**Problem details**. From the first line to the last, reproduce the material exactly.

--- START ---

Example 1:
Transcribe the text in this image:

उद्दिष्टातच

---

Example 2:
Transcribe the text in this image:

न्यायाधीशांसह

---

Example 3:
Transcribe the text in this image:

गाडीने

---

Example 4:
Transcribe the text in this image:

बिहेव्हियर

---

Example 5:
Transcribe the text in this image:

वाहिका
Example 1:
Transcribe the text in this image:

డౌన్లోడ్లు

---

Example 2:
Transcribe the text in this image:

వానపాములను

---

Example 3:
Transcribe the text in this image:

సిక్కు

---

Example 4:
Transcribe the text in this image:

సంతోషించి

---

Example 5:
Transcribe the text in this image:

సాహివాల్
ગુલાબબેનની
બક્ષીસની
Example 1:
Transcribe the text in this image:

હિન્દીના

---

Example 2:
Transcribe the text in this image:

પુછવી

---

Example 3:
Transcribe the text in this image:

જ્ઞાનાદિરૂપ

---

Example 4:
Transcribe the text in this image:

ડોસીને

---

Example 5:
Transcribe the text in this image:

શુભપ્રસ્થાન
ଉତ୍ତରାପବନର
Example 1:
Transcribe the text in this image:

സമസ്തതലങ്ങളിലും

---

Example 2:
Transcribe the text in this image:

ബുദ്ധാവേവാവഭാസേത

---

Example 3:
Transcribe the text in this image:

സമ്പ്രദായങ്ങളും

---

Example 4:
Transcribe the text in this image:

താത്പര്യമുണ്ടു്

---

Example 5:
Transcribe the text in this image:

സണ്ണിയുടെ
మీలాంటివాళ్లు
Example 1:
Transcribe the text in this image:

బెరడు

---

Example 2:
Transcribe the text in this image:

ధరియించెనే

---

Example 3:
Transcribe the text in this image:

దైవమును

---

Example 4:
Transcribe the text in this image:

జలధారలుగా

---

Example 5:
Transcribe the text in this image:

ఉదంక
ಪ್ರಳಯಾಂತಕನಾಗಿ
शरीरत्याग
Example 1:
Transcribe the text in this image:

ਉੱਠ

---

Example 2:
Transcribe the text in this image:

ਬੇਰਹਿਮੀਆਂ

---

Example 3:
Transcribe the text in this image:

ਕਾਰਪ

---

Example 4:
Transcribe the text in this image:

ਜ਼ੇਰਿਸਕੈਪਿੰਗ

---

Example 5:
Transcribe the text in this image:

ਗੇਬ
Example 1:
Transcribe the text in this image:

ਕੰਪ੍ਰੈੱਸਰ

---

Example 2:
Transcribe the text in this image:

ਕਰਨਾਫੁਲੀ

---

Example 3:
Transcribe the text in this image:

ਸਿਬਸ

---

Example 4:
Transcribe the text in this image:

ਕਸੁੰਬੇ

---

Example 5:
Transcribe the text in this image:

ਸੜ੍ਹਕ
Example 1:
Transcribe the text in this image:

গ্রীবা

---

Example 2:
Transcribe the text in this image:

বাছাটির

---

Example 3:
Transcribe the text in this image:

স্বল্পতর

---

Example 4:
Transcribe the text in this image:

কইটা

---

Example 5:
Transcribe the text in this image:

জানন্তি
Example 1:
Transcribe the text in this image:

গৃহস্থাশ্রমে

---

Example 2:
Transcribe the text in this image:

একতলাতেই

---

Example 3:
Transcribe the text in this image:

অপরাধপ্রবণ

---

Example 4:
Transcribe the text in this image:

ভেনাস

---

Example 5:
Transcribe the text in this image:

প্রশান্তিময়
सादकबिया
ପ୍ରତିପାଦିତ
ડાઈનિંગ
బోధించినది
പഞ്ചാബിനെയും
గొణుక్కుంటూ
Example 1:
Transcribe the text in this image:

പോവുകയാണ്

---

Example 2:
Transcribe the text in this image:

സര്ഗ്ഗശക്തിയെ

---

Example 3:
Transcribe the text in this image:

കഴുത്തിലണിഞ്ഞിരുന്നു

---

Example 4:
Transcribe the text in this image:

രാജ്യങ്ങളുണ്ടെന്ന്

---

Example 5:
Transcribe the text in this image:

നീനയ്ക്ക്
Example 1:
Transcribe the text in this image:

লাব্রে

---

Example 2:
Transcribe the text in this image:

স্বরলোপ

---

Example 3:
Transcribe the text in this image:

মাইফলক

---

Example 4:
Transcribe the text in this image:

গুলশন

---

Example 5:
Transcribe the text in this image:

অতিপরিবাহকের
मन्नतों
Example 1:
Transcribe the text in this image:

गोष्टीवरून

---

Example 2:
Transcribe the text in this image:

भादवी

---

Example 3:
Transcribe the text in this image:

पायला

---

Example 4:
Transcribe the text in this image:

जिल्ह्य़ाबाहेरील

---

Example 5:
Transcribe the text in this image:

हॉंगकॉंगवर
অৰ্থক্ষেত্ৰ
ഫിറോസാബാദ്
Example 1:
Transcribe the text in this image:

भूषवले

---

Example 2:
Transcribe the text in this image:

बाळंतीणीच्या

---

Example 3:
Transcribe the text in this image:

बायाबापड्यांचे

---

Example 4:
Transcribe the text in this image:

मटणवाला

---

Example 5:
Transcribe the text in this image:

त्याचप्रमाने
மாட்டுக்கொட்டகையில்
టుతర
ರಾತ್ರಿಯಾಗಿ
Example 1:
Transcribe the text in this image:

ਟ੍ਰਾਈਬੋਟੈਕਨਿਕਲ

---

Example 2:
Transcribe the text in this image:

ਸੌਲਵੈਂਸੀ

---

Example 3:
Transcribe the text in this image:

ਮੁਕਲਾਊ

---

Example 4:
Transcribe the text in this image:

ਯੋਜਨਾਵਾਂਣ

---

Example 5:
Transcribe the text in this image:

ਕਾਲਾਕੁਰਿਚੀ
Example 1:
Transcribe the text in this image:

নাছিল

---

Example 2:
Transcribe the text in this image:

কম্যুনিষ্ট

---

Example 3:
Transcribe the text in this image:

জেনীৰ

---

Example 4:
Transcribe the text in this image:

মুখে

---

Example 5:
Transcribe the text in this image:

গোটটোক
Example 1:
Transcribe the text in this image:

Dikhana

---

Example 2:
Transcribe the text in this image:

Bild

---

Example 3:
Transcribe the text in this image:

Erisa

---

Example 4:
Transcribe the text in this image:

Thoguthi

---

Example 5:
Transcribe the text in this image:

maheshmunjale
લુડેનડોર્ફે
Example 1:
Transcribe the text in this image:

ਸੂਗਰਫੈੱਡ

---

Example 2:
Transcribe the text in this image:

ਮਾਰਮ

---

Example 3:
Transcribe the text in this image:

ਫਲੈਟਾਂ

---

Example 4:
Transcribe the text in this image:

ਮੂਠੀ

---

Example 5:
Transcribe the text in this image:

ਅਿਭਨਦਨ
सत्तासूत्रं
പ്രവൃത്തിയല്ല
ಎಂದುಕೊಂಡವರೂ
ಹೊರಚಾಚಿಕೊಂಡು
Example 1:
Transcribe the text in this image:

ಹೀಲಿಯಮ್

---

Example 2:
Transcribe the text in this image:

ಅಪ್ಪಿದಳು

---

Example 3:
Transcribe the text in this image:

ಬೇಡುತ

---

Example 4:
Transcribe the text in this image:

--- END ---

**Result of the exercise**.
Example 1:
Transcribe the text in this image:

उद्दिष्टातच

---

Example 2:
Transcribe the text in this image:

न्यायाधीशांसह

---

Example 3:
Transcribe the text in this image:

गाडीने

---

Example 4:
Transcribe the text in this image:

बिहेव्हियर

---

Example 5:
Transcribe the text in this image:

वाहिका
Example 1:
Transcribe the text in this image:

డౌన్లోడ్లు

---

Example 2:
Transcribe the text in this image:

వానపాములను

---

Example 3:
Transcribe the text in this image:

సిక్కు

---

Example 4:
Transcribe the text in this image:

సంతోషించి

---

Example 5:
Transcribe the text in this image:

సాహివాల్
ગુલાબબેનની
બક્ષીસની
Example 1:
Transcribe the text in this image:

હિન્દીના

---

Example 2:
Transcribe the text in this image:

પુછવી

---

Example 3:
Transcribe the text in this image:

જ્ઞાનાદિરૂપ

---

Example 4:
Transcribe the text in this image:

ડોસીને

---

Example 5:
Transcribe the text in this image:

શુભપ્રસ્થાન
ଉତ୍ତରାପବନର
Example 1:
Transcribe the text in this image:

സമസ്തതലങ്ങളിലും

---

Example 2:
Transcribe the text in this image:

ബുദ്ധാവേവാവഭാസേത

---

Example 3:
Transcribe the text in this image:

സമ്പ്രദായങ്ങളും

---

Example 4:
Transcribe the text in this image:

താത്പര്യമുണ്ടു്

---

Example 5:
Transcribe the text in this image:

സണ്ണിയുടെ
మీలాంటివాళ్లు
Example 1:
Transcribe the text in this image:

బెరడు

---

Example 2:
Transcribe the text in this image:

ధరియించెనే

---

Example 3:
Transcribe the text in this image:

దైవమును

---

Example 4:
Transcribe the text in this image:

జలధారలుగా

---

Example 5:
Transcribe the text in this image:

ఉదంక
ಪ್ರಳಯಾಂತಕನಾಗಿ
शरीरत्याग
Example 1:
Transcribe the text in this image:

ਉੱਠ

---

Example 2:
Transcribe the text in this image:

ਬੇਰਹਿਮੀਆਂ

---

Example 3:
Transcribe the text in this image:

ਕਾਰਪ

---

Example 4:
Transcribe the text in this image:

ਜ਼ੇਰਿਸਕੈਪਿੰਗ

---

Example 5:
Transcribe the text in this image:

ਗੇਬ
Example 1:
Transcribe the text in this image:

ਕੰਪ੍ਰੈੱਸਰ

---

Example 2:
Transcribe the text in this image:

ਕਰਨਾਫੁਲੀ

---

Example 3:
Transcribe the text in this image:

ਸਿਬਸ

---

Example 4:
Transcribe the text in this image:

ਕਸੁੰਬੇ

---

Example 5:
Transcribe the text in this image:

ਸੜ੍ਹਕ
Example 1:
Transcribe the text in this image:

গ্রীবা

---

Example 2:
Transcribe the text in this image:

বাছাটির

---

Example 3:
Transcribe the text in this image:

স্বল্পতর

---

Example 4:
Transcribe the text in this image:

কইটা

---

Example 5:
Transcribe the text in this image:

জানন্তি
Example 1:
Transcribe the text in this image:

গৃহস্থাশ্রমে

---

Example 2:
Transcribe the text in this image:

একতলাতেই

---

Example 3:
Transcribe the text in this image:

অপরাধপ্রবণ

---

Example 4:
Transcribe the text in this image:

ভেনাস

---

Example 5:
Transcribe the text in this image:

প্রশান্তিময়
सादकबिया
ପ୍ରତିପାଦିତ
ડાઈનિંગ
బోధించినది
പഞ്ചാബിനെയും
గొణుక్కుంటూ
Example 1:
Transcribe the text in this image:

പോവുകയാണ്

---

Example 2:
Transcribe the text in this image:

സര്ഗ്ഗശക്തിയെ

---

Example 3:
Transcribe the text in this image:

കഴുത്തിലണിഞ്ഞിരുന്നു

---

Example 4:
Transcribe the text in this image:

രാജ്യങ്ങളുണ്ടെന്ന്

---

Example 5:
Transcribe the text in this image:

നീനയ്ക്ക്
Example 1:
Transcribe the text in this image:

লাব্রে

---

Example 2:
Transcribe the text in this image:

স্বরলোপ

---

Example 3:
Transcribe the text in this image:

মাইফলক

---

Example 4:
Transcribe the text in this image:

গুলশন

---

Example 5:
Transcribe the text in this image:

অতিপরিবাহকের
मन्नतों
Example 1:
Transcribe the text in this image:

गोष्टीवरून

---

Example 2:
Transcribe the text in this image:

भादवी

---

Example 3:
Transcribe the text in this image:

पायला

---

Example 4:
Transcribe the text in this image:

जिल्ह्य़ाबाहेरील

---

Example 5:
Transcribe the text in this image:

हॉंगकॉंगवर
অৰ্থক্ষেত্ৰ
ഫിറോസാബാദ്
Example 1:
Transcribe the text in this image:

भूषवले

---

Example 2:
Transcribe the text in this image:

बाळंतीणीच्या

---

Example 3:
Transcribe the text in this image:

बायाबापड्यांचे

---

Example 4:
Transcribe the text in this image:

मटणवाला

---

Example 5:
Transcribe the text in this image:

त्याचप्रमाने
மாட்டுக்கொட்டகையில்
టుతర
ರಾತ್ರಿಯಾಗಿ
Example 1:
Transcribe the text in this image:

ਟ੍ਰਾਈਬੋਟੈਕਨਿਕਲ

---

Example 2:
Transcribe the text in this image:

ਸੌਲਵੈਂਸੀ

---

Example 3:
Transcribe the text in this image:

ਮੁਕਲਾਊ

---

Example 4:
Transcribe the text in this image:

ਯੋਜਨਾਵਾਂਣ

---

Example 5:
Transcribe the text in this image:

ਕਾਲਾਕੁਰਿਚੀ
Example 1:
Transcribe the text in this image:

নাছিল

---

Example 2:
Transcribe the text in this image:

কম্যুনিষ্ট

---

Example 3:
Transcribe the text in this image:

জেনীৰ

---

Example 4:
Transcribe the text in this image:

মুখে

---

Example 5:
Transcribe the text in this image:

গোটটোক
Example 1:
Transcribe the text in this image:

Dikhana

---

Example 2:
Transcribe the text in this image:

Bild

---

Example 3:
Transcribe the text in this image:

Erisa

---

Example 4:
Transcribe the text in this image:

Thoguthi

---

Example 5:
Transcribe the text in this image:

maheshmunjale
લુડેનડોર્ફે
Example 1:
Transcribe the text in this image:

ਸੂਗਰਫੈੱਡ

---

Example 2:
Transcribe the text in this image:

ਮਾਰਮ

---

Example 3:
Transcribe the text in this image:

ਫਲੈਟਾਂ

---

Example 4:
Transcribe the text in this image:

ਮੂਠੀ

---

Example 5:
Transcribe the text in this image:

ਅਿਭਨਦਨ
सत्तासूत्रं
പ്രവൃത്തിയല്ല
ಎಂದುಕೊಂಡವರೂ
ಹೊರಚಾಚಿಕೊಂಡು
Example 1:
Transcribe the text in this image:

ಹೀಲಿಯಮ್

---

Example 2:
Transcribe the text in this image:

ಅಪ್ಪಿದಳು

---

Example 3:
Transcribe the text in this image:

ಬೇಡುತ

---

Example 4:
Transcribe the text in this image:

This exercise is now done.